• [Stored data entries]
--- START ---

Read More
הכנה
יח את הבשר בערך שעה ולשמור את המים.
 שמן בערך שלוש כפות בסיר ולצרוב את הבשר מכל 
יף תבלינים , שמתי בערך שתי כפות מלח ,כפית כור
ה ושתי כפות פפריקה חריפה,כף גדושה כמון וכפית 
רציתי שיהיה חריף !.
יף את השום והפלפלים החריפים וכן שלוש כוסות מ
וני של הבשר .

--- END ---
--- START ---

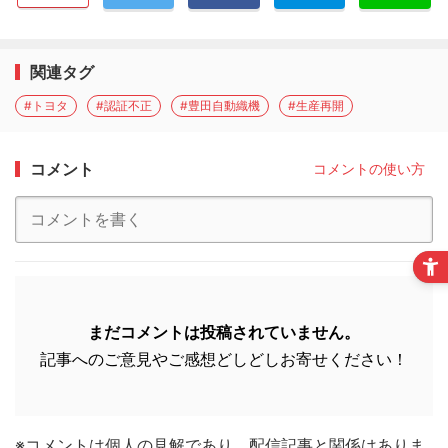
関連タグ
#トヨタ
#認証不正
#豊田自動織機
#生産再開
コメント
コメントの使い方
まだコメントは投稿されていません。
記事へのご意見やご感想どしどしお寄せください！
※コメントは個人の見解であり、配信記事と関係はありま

--- END ---

• [WORK TO COMPLETE] Search the data and copy each line containing "הבשר".

• [WRITTEN ANSWER]
יח את הבשר בערך שעה ולשמור את המים.
 שמן בערך שלוש כפות בסיר ולצרוב את הבשר מכל 
וני של הבשר .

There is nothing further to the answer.